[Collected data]
-*-
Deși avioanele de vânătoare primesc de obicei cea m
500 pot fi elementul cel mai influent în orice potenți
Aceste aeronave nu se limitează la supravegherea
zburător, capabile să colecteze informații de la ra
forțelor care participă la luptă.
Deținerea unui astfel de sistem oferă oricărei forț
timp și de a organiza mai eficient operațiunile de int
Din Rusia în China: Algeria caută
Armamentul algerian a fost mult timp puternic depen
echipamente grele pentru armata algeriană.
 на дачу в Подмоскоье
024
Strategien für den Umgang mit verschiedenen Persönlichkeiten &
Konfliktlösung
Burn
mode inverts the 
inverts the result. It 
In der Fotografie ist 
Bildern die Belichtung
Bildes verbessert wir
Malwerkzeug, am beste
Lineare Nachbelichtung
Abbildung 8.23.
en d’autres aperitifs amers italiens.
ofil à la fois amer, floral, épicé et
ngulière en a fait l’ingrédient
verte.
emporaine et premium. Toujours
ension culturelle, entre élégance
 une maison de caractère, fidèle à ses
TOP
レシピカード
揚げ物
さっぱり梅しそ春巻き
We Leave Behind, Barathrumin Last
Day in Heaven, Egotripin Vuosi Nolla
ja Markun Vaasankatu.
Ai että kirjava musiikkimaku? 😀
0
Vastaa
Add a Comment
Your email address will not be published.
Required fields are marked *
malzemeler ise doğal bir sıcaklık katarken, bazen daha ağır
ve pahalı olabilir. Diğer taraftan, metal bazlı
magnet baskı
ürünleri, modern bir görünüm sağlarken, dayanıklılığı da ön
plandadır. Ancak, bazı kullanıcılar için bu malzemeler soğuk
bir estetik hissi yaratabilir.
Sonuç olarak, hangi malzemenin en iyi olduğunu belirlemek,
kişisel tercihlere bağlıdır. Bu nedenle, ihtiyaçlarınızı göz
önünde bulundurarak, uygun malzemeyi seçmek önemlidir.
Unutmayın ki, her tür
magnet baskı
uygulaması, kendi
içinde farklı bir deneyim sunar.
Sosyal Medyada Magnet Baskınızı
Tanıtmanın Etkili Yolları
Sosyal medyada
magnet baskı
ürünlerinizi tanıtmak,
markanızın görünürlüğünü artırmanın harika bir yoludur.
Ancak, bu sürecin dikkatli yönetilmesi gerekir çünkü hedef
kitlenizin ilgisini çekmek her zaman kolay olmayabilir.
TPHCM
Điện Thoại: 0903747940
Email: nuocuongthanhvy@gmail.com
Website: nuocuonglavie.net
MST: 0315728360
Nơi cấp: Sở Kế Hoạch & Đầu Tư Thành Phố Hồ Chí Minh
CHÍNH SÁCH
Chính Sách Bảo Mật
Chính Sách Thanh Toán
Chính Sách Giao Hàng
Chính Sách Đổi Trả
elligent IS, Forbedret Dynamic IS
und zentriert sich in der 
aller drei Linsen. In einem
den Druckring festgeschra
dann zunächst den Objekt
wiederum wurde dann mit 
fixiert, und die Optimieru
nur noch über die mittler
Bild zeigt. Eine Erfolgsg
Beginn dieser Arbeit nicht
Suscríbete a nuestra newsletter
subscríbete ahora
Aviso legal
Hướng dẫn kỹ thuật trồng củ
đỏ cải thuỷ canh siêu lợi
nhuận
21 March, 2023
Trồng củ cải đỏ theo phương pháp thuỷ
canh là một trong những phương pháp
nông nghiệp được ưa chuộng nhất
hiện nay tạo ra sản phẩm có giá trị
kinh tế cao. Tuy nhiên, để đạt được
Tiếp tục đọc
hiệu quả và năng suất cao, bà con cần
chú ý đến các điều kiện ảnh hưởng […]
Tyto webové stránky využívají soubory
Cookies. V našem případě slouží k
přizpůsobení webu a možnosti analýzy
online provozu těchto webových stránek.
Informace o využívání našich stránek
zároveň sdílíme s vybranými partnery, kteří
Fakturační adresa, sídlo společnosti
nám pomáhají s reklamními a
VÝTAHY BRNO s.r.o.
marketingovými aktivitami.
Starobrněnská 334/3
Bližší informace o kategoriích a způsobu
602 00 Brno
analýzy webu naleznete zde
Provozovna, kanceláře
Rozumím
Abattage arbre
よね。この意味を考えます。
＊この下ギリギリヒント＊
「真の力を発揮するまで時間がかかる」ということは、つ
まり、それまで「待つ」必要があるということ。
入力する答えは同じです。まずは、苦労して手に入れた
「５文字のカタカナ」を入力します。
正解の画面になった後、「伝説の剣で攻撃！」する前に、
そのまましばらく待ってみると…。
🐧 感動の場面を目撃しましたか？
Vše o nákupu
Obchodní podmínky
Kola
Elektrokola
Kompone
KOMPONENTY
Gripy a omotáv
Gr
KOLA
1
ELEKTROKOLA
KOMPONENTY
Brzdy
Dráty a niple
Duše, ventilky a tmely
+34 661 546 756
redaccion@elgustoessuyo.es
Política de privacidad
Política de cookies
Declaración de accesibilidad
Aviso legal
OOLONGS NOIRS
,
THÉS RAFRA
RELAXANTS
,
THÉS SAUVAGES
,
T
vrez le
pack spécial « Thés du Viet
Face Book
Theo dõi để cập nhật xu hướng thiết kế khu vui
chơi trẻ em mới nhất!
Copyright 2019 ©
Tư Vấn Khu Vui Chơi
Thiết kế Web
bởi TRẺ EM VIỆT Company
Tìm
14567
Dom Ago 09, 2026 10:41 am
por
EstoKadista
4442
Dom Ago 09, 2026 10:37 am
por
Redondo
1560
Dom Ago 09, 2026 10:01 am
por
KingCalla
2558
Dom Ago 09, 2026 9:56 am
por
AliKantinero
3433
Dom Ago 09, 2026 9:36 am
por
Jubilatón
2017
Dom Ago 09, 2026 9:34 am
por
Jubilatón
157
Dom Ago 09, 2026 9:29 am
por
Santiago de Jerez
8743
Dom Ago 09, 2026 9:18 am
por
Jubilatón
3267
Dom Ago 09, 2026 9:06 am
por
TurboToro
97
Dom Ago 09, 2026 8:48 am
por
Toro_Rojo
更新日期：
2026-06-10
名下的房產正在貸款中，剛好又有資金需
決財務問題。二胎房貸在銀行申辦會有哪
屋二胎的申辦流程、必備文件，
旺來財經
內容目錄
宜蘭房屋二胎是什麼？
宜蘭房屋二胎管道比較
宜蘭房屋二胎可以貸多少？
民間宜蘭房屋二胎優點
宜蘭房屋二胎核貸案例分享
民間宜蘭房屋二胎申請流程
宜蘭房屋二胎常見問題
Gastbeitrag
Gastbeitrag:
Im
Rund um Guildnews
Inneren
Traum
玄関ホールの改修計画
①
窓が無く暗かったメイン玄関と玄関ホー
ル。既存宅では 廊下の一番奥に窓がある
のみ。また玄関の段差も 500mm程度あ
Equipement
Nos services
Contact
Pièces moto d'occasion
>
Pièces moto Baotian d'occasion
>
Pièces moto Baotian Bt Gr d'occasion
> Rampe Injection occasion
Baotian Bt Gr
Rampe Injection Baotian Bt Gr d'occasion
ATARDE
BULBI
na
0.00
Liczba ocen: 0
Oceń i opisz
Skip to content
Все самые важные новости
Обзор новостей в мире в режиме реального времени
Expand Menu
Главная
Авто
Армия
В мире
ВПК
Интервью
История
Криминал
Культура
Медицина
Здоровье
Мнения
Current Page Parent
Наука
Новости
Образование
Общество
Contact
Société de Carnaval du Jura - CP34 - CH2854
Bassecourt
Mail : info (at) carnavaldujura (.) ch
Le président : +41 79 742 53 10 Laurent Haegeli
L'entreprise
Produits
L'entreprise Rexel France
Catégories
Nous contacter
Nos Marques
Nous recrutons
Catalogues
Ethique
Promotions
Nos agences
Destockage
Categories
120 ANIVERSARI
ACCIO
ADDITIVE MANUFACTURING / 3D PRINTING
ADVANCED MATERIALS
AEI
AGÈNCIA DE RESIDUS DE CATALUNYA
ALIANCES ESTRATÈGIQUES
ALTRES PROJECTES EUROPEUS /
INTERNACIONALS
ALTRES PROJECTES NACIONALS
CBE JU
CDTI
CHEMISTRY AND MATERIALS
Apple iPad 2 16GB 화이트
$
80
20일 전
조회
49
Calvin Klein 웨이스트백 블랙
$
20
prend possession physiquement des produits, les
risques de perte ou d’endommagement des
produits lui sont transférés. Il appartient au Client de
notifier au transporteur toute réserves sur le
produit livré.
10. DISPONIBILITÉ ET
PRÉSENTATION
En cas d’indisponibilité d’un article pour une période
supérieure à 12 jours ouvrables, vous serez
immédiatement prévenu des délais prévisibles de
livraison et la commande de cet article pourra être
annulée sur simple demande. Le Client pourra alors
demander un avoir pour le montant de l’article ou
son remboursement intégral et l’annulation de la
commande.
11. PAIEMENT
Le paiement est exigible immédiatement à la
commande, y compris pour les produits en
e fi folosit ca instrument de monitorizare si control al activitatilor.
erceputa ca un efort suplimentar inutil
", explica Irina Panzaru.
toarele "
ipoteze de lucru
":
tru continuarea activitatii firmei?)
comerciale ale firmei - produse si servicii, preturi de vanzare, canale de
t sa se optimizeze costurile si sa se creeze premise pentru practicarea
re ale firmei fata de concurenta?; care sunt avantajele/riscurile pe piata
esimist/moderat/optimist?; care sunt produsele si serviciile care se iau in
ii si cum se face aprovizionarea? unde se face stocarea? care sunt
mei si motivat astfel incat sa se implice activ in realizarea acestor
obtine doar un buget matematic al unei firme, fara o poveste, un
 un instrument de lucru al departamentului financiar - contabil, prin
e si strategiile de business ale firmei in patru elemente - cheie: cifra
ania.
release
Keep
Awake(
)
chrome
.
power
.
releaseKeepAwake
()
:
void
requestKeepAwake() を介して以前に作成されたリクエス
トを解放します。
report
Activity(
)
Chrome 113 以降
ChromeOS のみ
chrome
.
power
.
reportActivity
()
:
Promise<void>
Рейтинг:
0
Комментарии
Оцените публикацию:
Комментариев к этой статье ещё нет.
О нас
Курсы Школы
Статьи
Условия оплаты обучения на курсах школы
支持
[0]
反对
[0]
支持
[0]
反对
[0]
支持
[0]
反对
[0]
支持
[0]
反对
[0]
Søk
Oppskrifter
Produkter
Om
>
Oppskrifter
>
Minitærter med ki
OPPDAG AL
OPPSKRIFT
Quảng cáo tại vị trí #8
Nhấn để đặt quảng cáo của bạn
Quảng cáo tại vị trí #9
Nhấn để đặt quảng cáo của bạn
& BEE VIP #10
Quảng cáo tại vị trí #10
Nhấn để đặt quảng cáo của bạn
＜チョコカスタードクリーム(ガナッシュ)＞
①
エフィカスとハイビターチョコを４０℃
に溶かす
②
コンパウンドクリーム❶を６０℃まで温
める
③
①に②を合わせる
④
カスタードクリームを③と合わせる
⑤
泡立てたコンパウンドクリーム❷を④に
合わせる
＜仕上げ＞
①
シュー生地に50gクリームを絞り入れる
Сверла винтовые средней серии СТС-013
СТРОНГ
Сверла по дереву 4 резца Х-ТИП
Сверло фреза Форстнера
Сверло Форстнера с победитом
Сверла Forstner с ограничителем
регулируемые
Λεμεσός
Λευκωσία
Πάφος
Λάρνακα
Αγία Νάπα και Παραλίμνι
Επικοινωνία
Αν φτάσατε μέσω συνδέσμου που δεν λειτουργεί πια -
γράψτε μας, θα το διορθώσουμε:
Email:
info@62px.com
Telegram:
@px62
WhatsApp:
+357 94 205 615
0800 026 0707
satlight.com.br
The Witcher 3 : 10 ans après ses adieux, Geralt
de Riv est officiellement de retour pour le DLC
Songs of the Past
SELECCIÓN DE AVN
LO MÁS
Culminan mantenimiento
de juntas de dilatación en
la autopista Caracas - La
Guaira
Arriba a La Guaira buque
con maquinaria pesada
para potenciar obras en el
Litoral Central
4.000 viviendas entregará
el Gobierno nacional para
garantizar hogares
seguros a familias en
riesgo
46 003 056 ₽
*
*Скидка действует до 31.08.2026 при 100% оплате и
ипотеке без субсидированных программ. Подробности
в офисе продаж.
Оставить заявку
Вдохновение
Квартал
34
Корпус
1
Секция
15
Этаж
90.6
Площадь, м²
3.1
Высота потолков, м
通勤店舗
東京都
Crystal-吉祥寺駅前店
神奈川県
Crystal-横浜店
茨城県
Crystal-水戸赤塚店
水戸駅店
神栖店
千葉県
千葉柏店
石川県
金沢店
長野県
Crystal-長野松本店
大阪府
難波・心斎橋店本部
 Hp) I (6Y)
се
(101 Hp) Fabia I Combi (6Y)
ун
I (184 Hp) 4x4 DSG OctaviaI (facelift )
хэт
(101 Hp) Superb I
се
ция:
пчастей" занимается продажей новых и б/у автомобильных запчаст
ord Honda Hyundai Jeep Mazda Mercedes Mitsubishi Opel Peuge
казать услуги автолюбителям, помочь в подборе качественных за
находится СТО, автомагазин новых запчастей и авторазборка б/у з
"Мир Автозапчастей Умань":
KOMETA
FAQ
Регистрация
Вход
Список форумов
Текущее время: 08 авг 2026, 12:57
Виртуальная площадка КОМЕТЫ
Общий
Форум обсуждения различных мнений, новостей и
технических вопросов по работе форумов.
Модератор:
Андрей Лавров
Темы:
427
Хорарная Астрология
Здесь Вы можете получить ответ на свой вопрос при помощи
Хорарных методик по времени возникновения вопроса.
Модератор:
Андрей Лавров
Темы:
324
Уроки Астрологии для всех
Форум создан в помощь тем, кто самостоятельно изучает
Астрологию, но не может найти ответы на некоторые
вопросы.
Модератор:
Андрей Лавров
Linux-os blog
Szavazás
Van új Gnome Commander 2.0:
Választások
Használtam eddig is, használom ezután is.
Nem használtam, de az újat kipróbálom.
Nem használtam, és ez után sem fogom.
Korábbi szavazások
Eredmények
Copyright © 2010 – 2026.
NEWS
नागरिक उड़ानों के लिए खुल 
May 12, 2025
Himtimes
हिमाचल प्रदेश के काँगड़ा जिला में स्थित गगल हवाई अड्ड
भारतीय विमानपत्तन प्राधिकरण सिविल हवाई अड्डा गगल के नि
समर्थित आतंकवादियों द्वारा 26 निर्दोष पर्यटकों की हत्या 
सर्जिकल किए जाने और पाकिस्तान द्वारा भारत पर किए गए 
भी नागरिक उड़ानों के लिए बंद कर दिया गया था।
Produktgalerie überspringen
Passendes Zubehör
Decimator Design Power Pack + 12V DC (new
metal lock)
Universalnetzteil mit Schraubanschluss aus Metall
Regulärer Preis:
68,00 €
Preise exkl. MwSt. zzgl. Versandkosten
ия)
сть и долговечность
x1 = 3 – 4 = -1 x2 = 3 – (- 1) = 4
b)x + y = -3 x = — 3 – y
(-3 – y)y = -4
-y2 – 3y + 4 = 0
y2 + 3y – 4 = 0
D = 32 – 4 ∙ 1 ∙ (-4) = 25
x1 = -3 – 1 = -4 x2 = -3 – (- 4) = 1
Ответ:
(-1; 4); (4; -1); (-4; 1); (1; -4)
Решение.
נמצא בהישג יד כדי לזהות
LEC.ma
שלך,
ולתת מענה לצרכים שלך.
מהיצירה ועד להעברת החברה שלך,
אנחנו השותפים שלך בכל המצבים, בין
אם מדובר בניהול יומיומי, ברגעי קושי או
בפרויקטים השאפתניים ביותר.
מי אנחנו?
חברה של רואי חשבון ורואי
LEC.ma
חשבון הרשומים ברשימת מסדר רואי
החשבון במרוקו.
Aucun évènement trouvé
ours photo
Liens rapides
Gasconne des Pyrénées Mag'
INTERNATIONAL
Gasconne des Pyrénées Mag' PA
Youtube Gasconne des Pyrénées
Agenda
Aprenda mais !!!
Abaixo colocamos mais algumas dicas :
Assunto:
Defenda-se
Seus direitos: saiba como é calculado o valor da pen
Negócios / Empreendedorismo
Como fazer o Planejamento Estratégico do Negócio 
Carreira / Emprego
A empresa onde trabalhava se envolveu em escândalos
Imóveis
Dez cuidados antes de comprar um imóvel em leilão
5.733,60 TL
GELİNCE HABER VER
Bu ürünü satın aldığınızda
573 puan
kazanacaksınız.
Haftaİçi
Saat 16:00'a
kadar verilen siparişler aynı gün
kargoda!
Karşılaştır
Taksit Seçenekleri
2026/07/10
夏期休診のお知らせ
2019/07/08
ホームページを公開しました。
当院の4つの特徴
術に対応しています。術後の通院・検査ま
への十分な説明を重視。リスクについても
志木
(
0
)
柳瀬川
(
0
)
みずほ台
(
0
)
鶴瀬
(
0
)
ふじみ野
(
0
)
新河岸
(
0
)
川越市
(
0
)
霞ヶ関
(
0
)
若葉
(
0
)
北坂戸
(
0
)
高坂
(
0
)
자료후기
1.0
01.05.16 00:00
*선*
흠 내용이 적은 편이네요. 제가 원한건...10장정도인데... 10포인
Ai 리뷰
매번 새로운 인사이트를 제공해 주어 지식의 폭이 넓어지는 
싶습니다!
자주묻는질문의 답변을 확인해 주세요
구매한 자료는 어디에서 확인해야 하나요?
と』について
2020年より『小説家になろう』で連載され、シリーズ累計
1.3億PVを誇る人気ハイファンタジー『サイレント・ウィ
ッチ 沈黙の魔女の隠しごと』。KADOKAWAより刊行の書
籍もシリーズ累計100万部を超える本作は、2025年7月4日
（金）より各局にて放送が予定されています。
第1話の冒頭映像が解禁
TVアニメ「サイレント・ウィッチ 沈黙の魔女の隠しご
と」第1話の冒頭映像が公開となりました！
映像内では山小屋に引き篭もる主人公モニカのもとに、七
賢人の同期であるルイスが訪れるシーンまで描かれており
-*-
WORK INSTRUCTION
Exactly reproduce the lines from the one containing "매번 새로운 인사이트를 제공해 주어 지식의 폭이 넓어지는" through the end of the records, and only those lines.

TASK RESPONSE
매번 새로운 인사이트를 제공해 주어 지식의 폭이 넓어지는 
싶습니다!
자주묻는질문의 답변을 확인해 주세요
구매한 자료는 어디에서 확인해야 하나요?
と』について
2020年より『小説家になろう』で連載され、シリーズ累計
1.3億PVを誇る人気ハイファンタジー『サイレント・ウィ
ッチ 沈黙の魔女の隠しごと』。KADOKAWAより刊行の書
籍もシリーズ累計100万部を超える本作は、2025年7月4日
（金）より各局にて放送が予定されています。
第1話の冒頭映像が解禁
TVアニメ「サイレント・ウィッチ 沈黙の魔女の隠しご
と」第1話の冒頭映像が公開となりました！
映像内では山小屋に引き篭もる主人公モニカのもとに、七
賢人の同期であるルイスが訪れるシーンまで描かれており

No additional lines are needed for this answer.